After adding Folio, which works with about $11 billion in RIA assets, does Goldman Sachs have the tech resources needed to immediately compete with Schwab as a major custodian? “No, but [the Folio deal] chips away slowly at the argument that there is no competition” if Schwab is allowed to merge with TD Ameritrade, he added.
(Another recent deal in the space — Morgan Stanley’s purchase of E-Trade — also muddied the waters. But E-Trade “has a small RIA presence” and “custodial work was not ever its DNA,” Dynasty Financial Partners CEO Sherl Penney said in February.)
Another Big Player
The elephant in the room of the RIA custodial space: LPL Financial, according to Bruckenstein, “which really could pursue it and has been quietly talking about it for about a year.”
The self-clearing independent broker-dealer — which just said it’s opening a tech hub in Austin — bought the Fortigent platform in 2012. “They dipped a toe or two into the business, but it didn’t work out,” he said.
If the government lets the Schwab-TD Ameritrade deal go through, “It opens the door, so there’s room for another [major RIA] custodian and a sense of other opportunities,” the fintech guru said.
“I’d be shocked if we don’t hear anything from LPL about this by year-end or early next year,” Bruckenstein added.
It’s likely that with the COVID-19 crisis, LPL may have slowed down such an effort and/or is waiting for the right moment to announce it, he says.
With the pandemic, “They do have more time to be deliberate about it,” the tech specialist said. “And as things change and unfold, that impacts their strategy. Taking it a bit slower is not a bad thing.”
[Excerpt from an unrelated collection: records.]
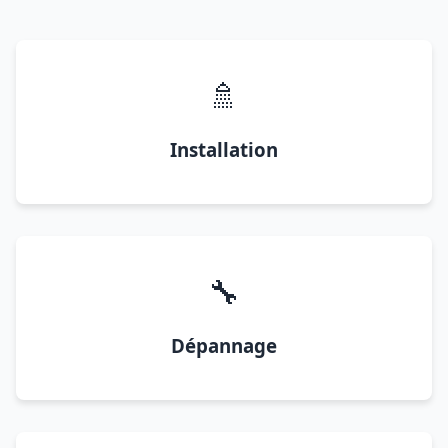
🚿
Installation
🔧
Dépannage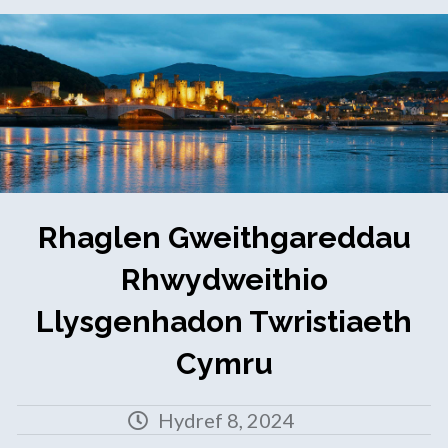
Rhaglen Gweithgareddau
Rhwydweithio
Llysgenhadon Twristiaeth
Cymru
Hydref 8, 2024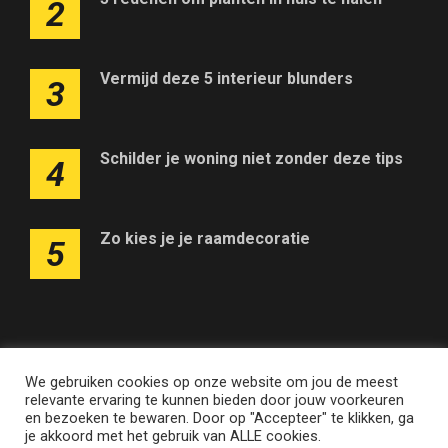
2
Vermijd deze 5 interieur blunders
3
Schilder je woning niet zonder deze tips
4
Zo kies je je raamdecoratie
5
We gebruiken cookies op onze website om jou de meest
Adverteren op deze website
Contact
Disclaimer
relevante ervaring te kunnen bieden door jouw voorkeuren
Nieuwsbrief
Privacy
en bezoeken te bewaren. Door op "Accepteer" te klikken, ga
je akkoord met het gebruik van ALLE cookies.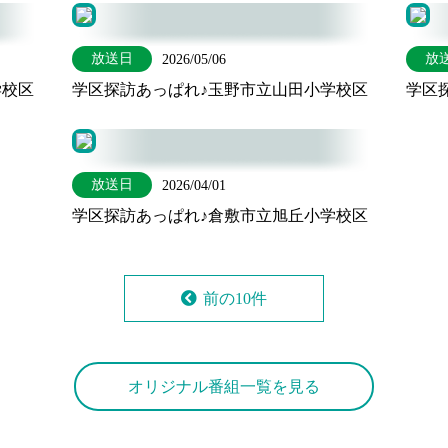
放送日
放
2026/05/06
学校区
学区探訪あっぱれ♪玉野市立山田小学校区
学区
放送日
2026/04/01
学区探訪あっぱれ♪倉敷市立旭丘小学校区
前の10件
オリジナル番組一覧を見る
And, if LPL does move to expand its operations in this space sooner rather than later, “It could tip the needle in Schwab’s favor” in terms of government approval of its purchase of TD Ameritrade, he explained.
In a statement on the matter, the IBD explained its view: “We are already active as an RIA custodian, ranking as one of the largest custodians in the industry. We continue to see an opportunity to invest in how we serve independent RIAs.”
According to Bruckenstein, Folio’s focus has been on small RIAs, where it can be tough to turn a profit.
But Goldman Sachs — with the FinLife platform acquired from United Capital — can work with RIAs to sell asset management, direct indexing and other products. “And then maybe, they can make money on these clients,” he said.
Whereas Goldman can’t profit much on small trading or commissions today, it might be able to do so from special index funds and other products tied to its own (or acquired) intellectual property — included direct indexing, “which is more personalized than ETFs.”
“They could do this after they get RIAs on the FinLife platform with a unified managed account and financial planning built in, and they then charge a fee,” Bruckenstein explained.
Direct Indexing Trend
This field has been disrupted over the past few weeks as Motif Investing shut down its platform for RIAs and moved these accounts to Folio Investing, which now will be shifting over to Goldman Sachs.
Meanwhile, last week, Schwab struck a deal to buy Motif’s technology and hire its staff. That news came just two days after Schwab said it soon will let retail investors buy partial shares, or “slices,” of S&P 500 companies on its DIY platform.
Direct indexing’s momentum is finally “coming together,” Bruckenstein said. “I thought it would be a thing for a while, but the timing earlier was not right.”
Today, trading charges have dropped to near zero, fractional shares have piqued investor interest, and deals are moving along.
“Before, the market wasn’t ready, but it is now,” he explained. “Schwab’s recent moves are an indication of that,” as is Goldman’s purchase of Folio.